**Work item**
Whenever a line in the data below includes the string "none", copy it out.

********

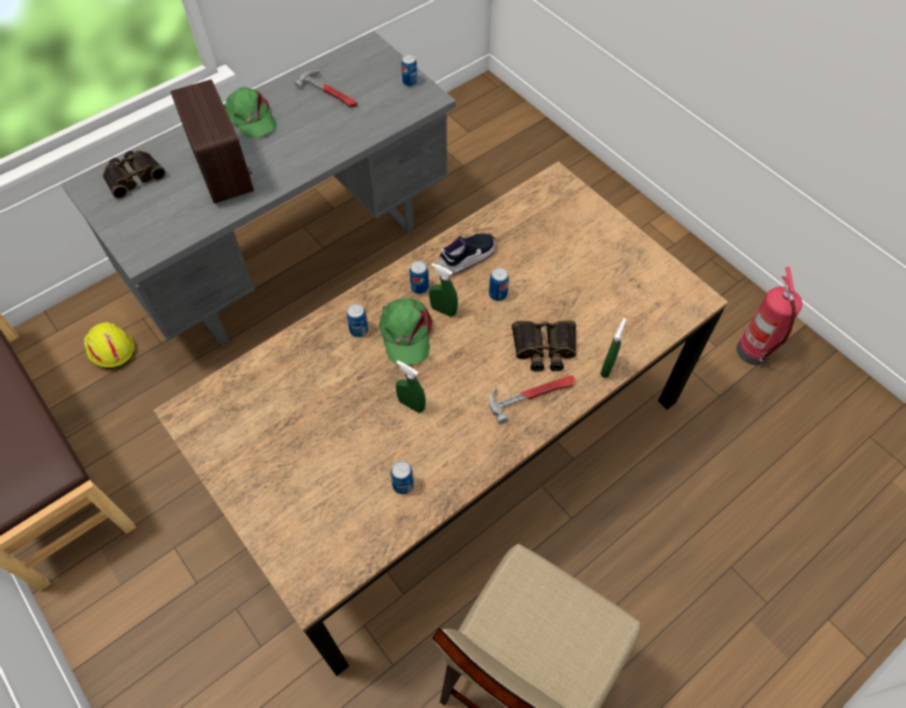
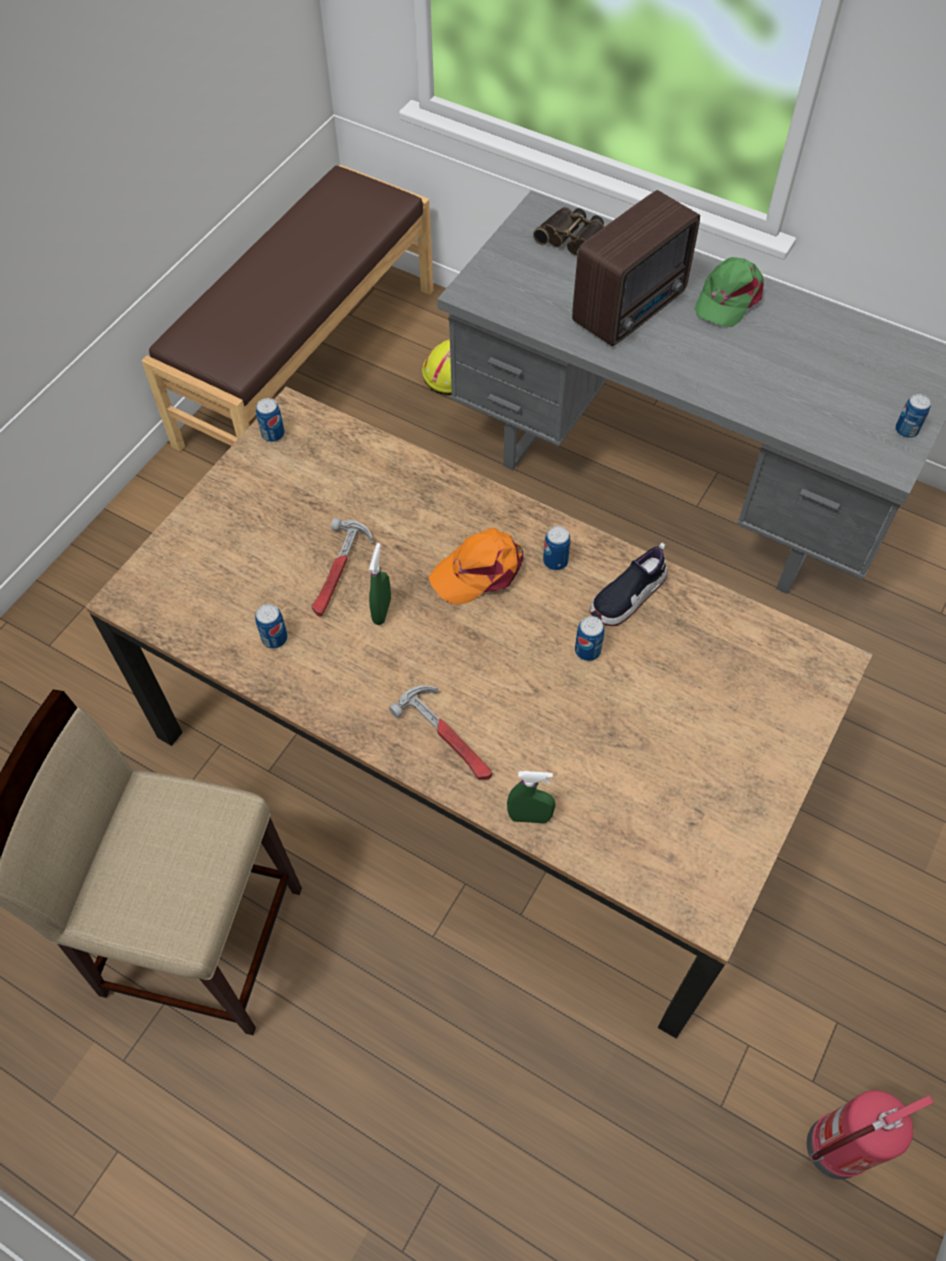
camera: 70 degrees right, 0 degrees up
(330, 93) = (824, 355): hammer -> hammer (339, 571)
(359, 330) = (463, 522): can -> can (273, 434)
(405, 333) = (479, 570): green cap -> orange cap
(443, 310) = (532, 598): green spray bottle -> none
(466, 258) = (627, 596): shoe -> shoe turned 105 degrees clockwise
(544, 349) = (525, 730): binoculars -> none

********

**Output below**
(443, 310) = (532, 598): green spray bottle -> none
(544, 349) = (525, 730): binoculars -> none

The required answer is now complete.